== TASK DESCRIPTION ==
Reproduce the listing below, replacing every occurrence of "collection date" with "date of collection" and keeping everything else the same. Leave out the pictures.

== RECORDS PROVIDED ==

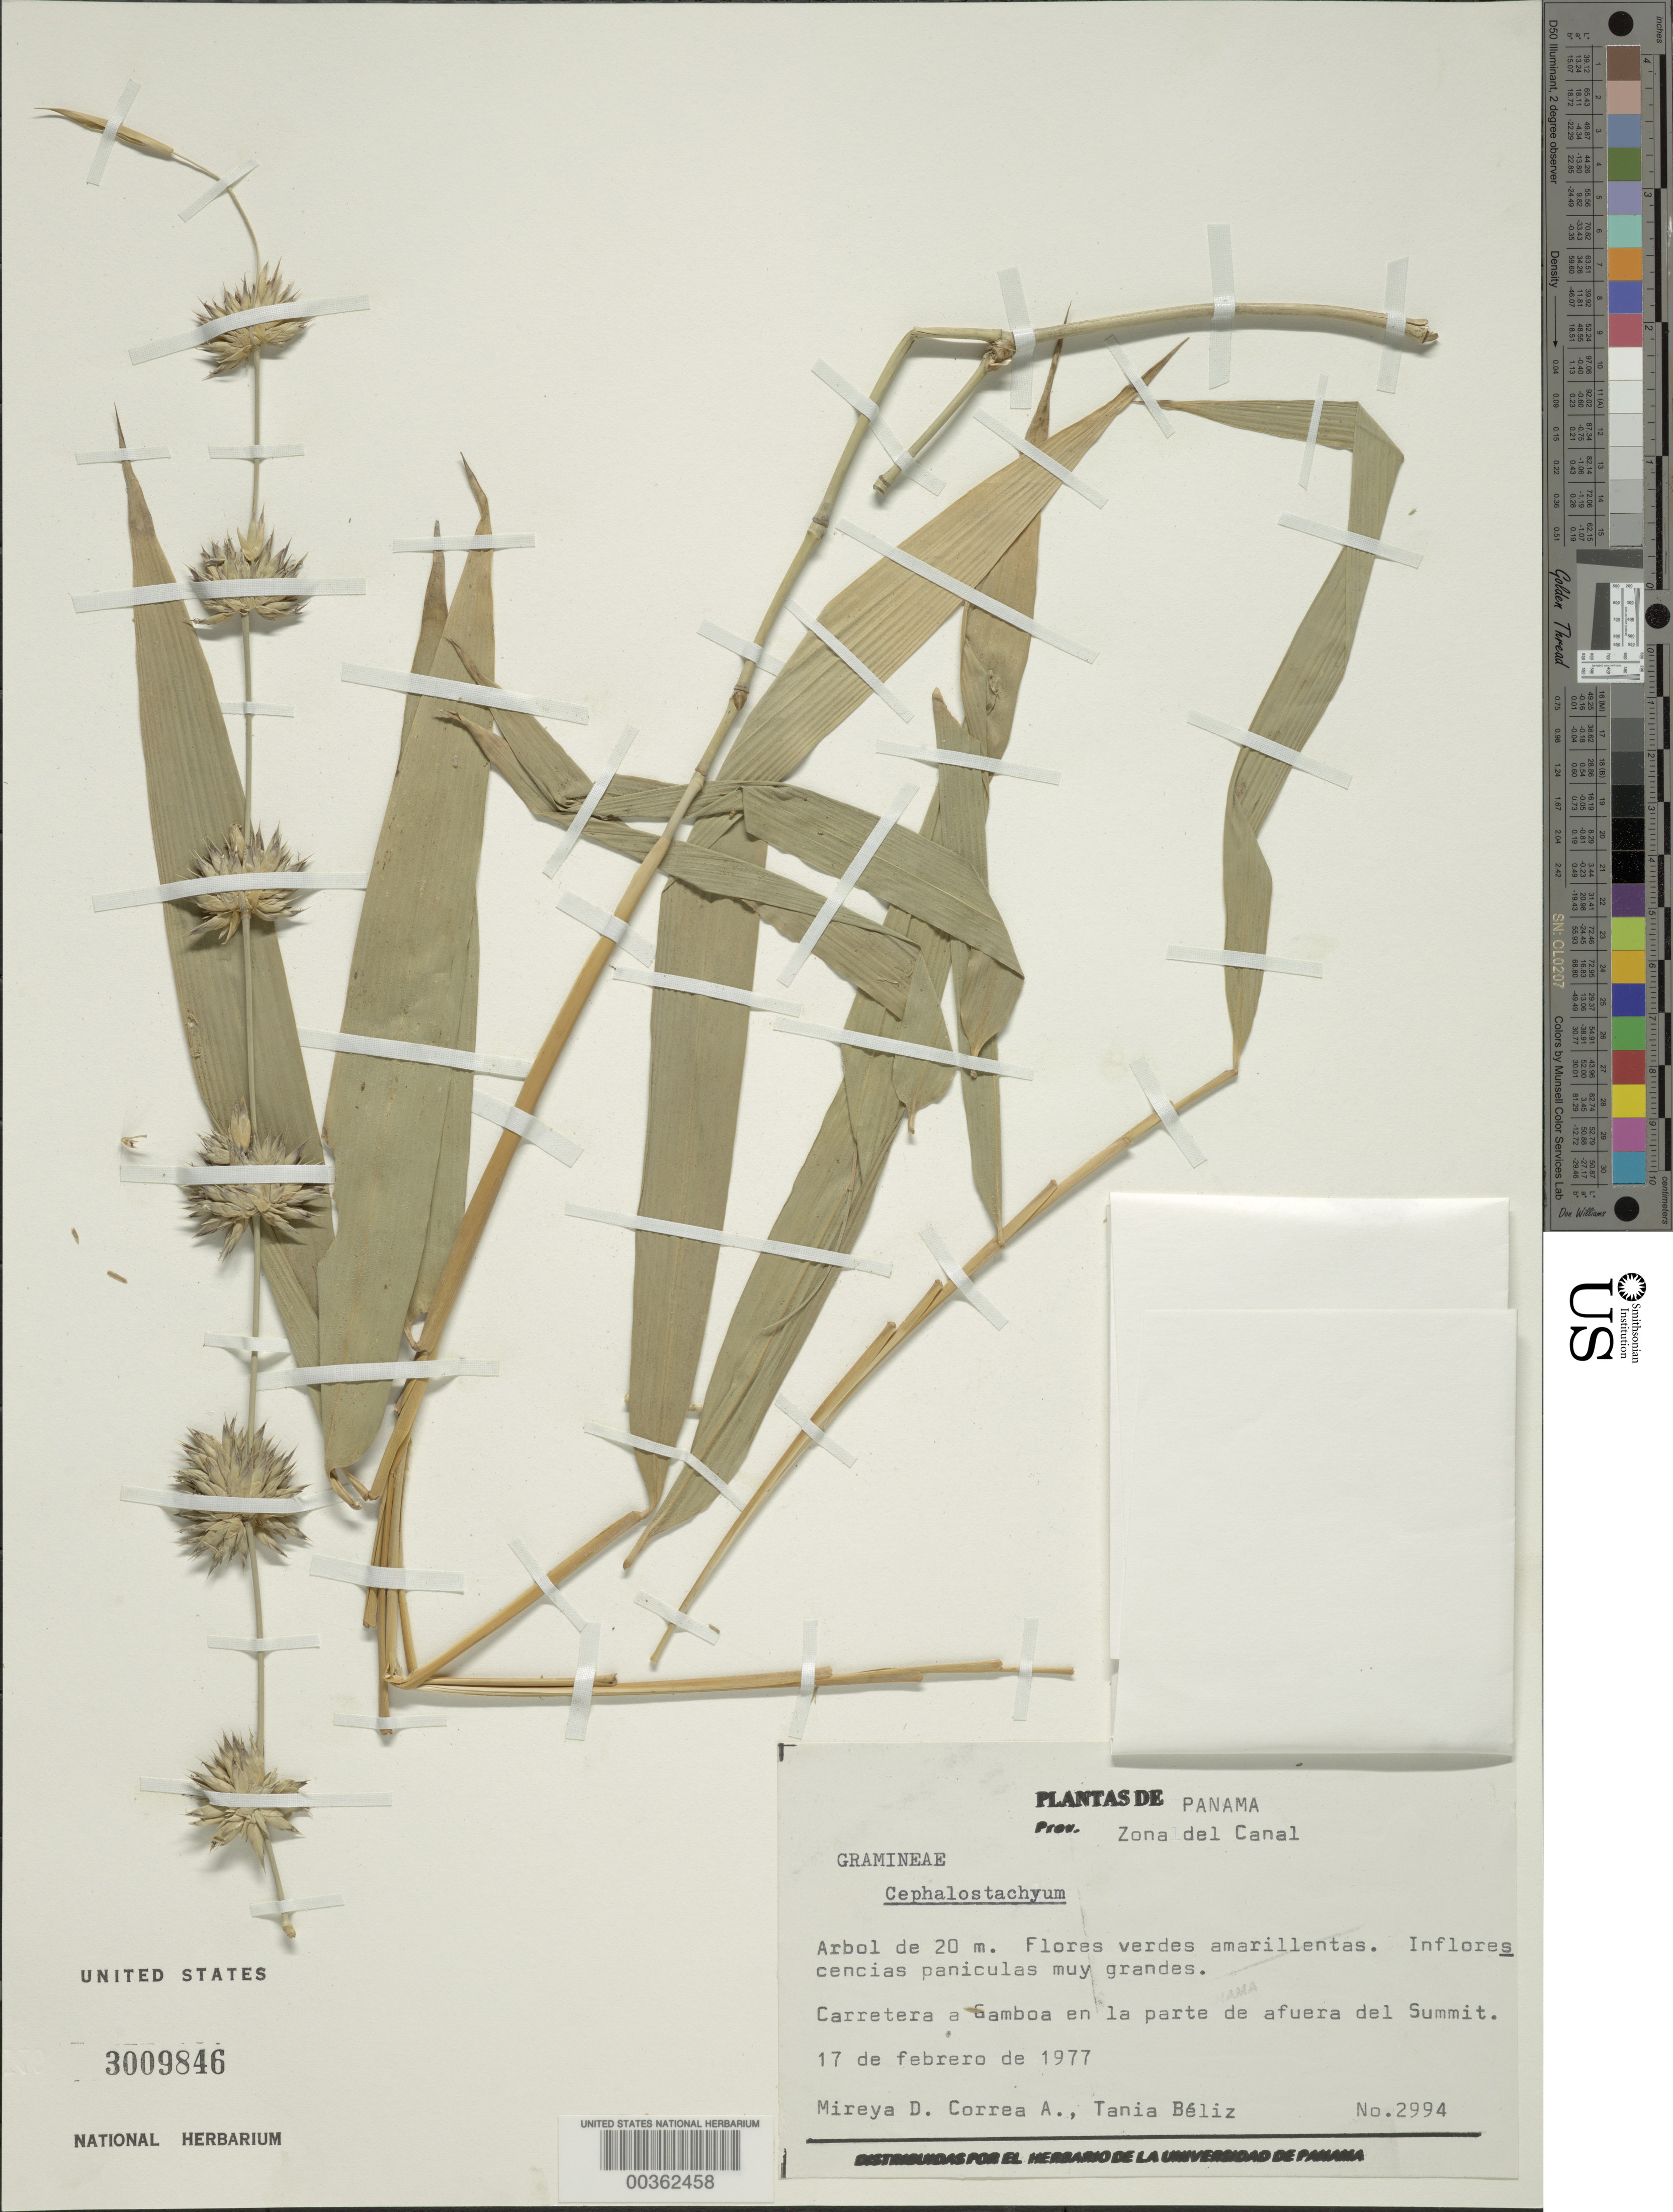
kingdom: Plantae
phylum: Tracheophyta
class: Liliopsida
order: Poales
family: Poaceae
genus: Cephalostachyum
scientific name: Cephalostachyum sp.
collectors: M. D. Corrêa-A. & T. Béliz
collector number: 2994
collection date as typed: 17 Feb 1977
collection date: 1977-02-17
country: Panama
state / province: Colón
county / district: Canal Zone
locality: Carretera a Gamboa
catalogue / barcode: US 3009846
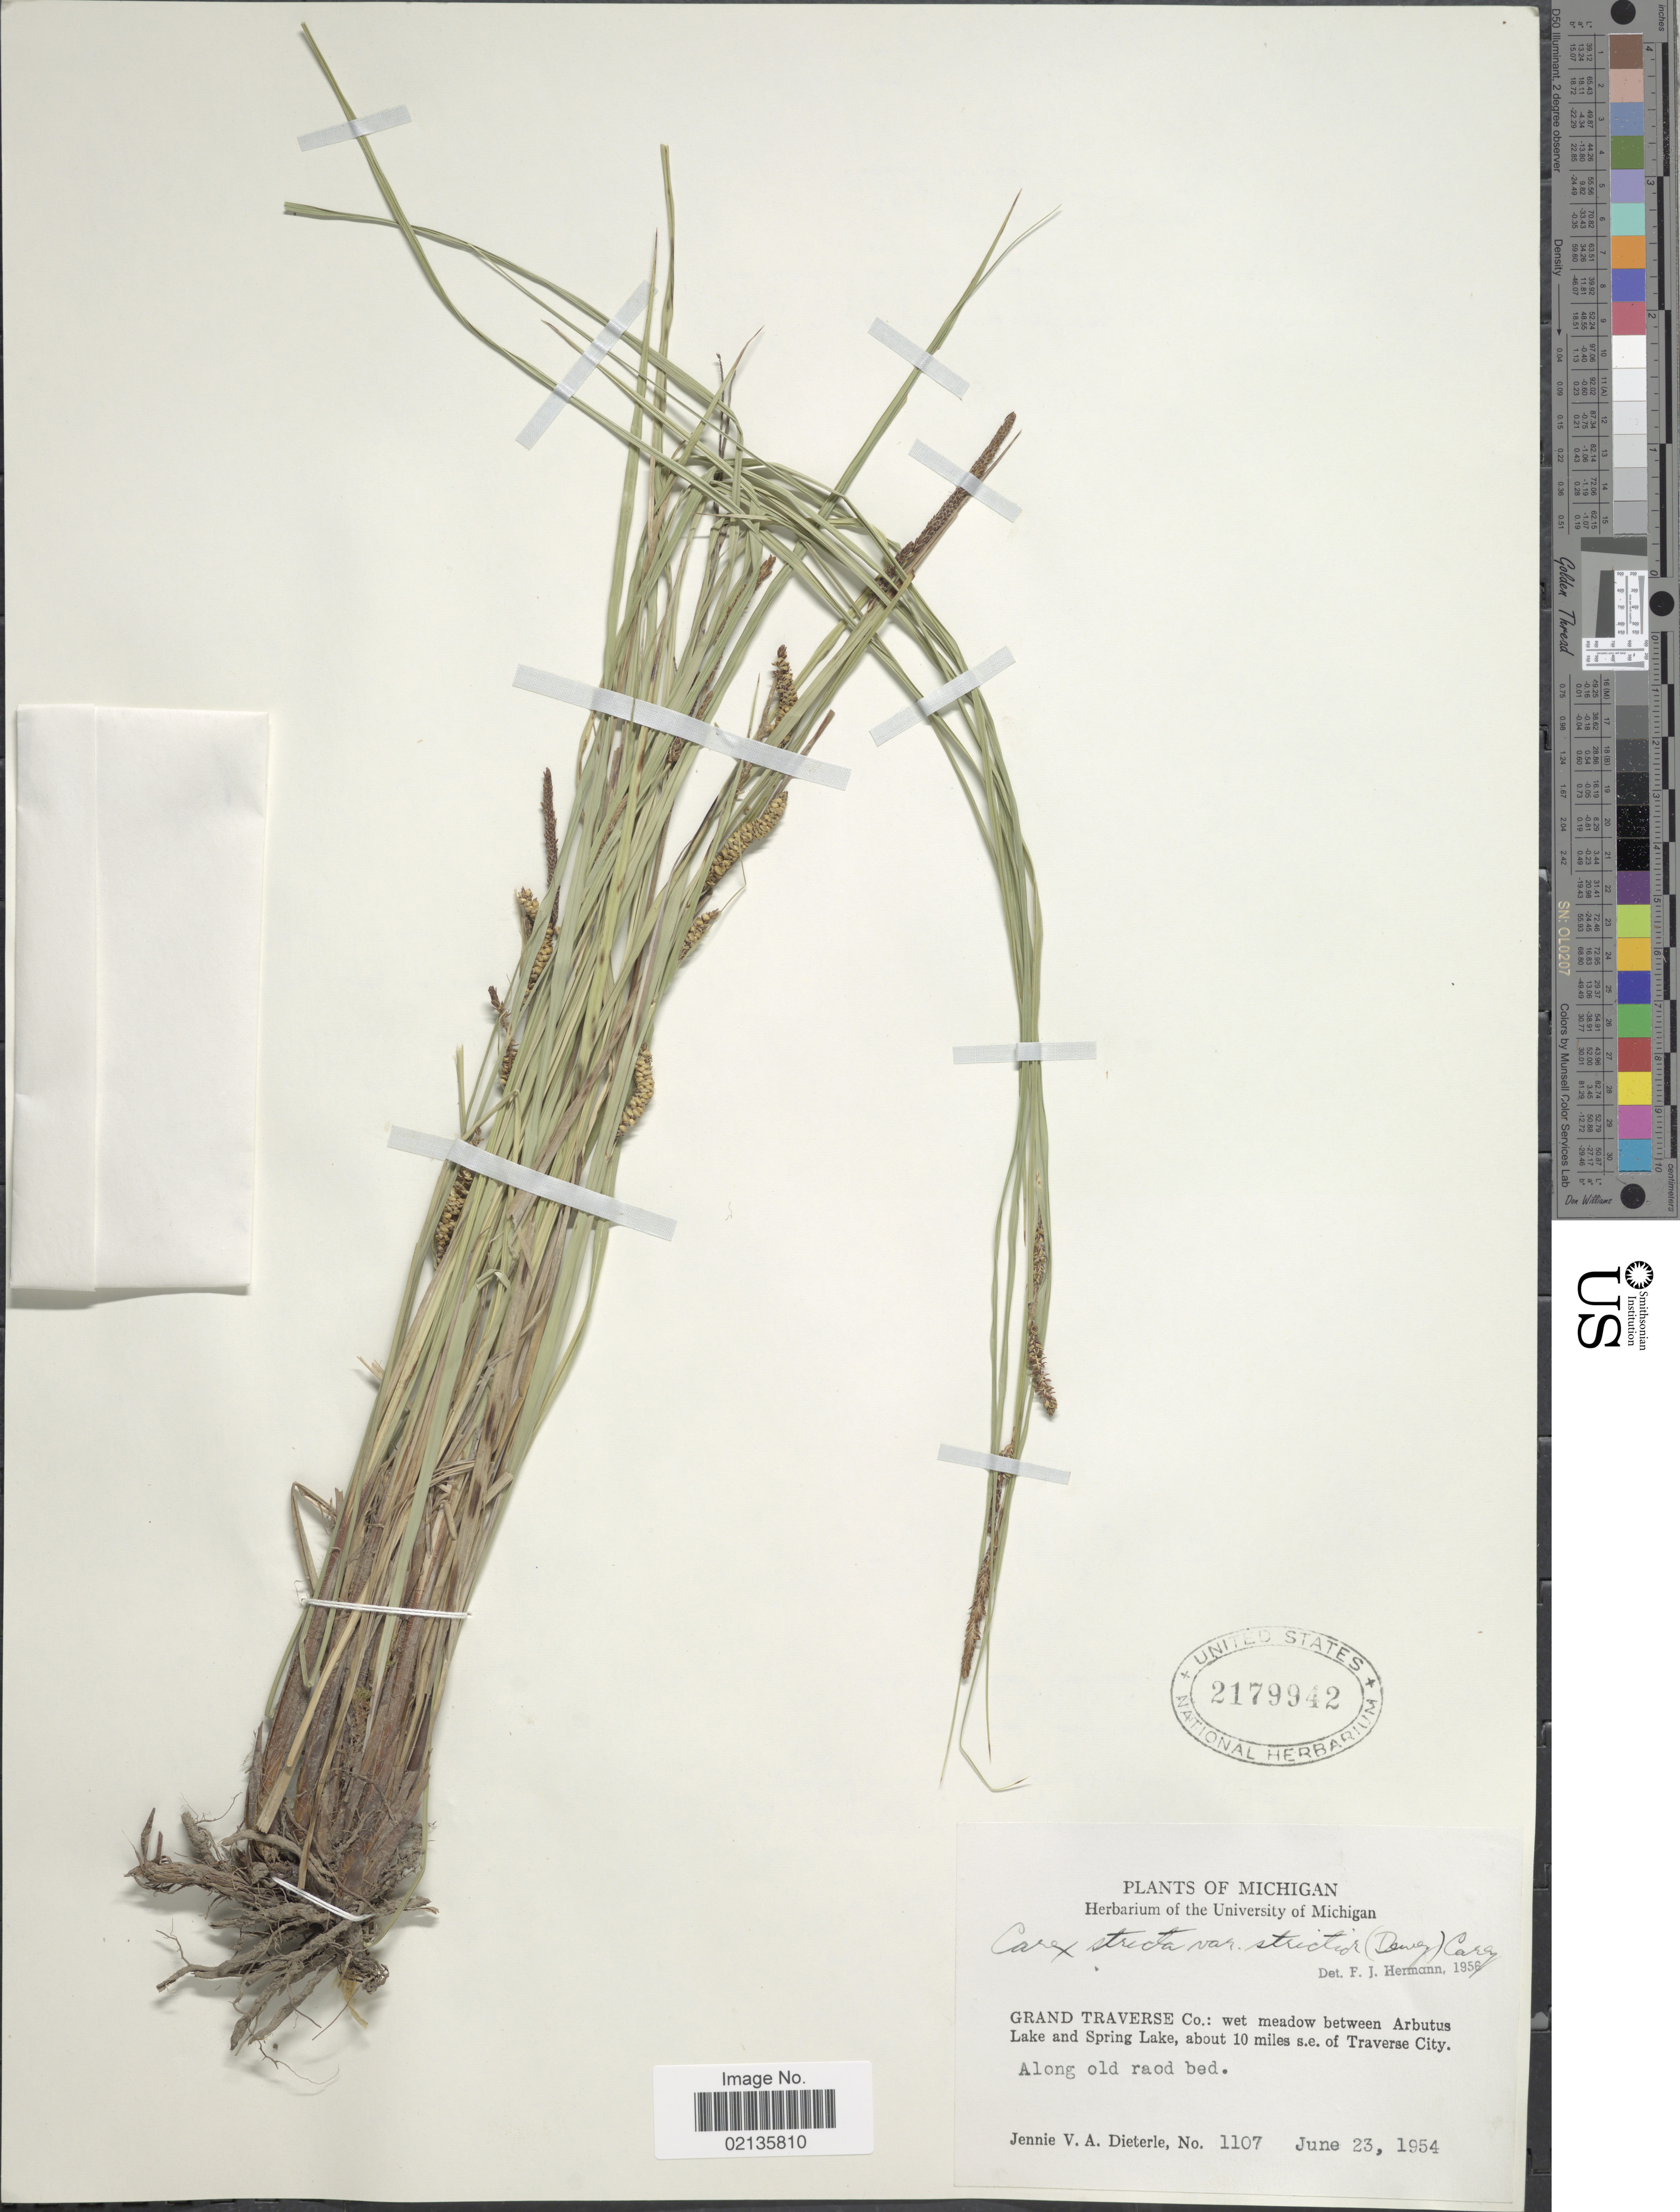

== COMPLETE RESPONSE ==
kingdom: Plantae
phylum: Tracheophyta
class: Liliopsida
order: Poales
family: Poaceae
genus: Cephalostachyum
scientific name: Cephalostachyum sp.
collectors: M. D. Corrêa-A. & T. Béliz
collector number: 2994
date of collection as typed: 17 Feb 1977
date of collection: 1977-02-17
country: Panama
state / province: Colón
county / district: Canal Zone
locality: Carretera a Gamboa
catalogue / barcode: US 3009846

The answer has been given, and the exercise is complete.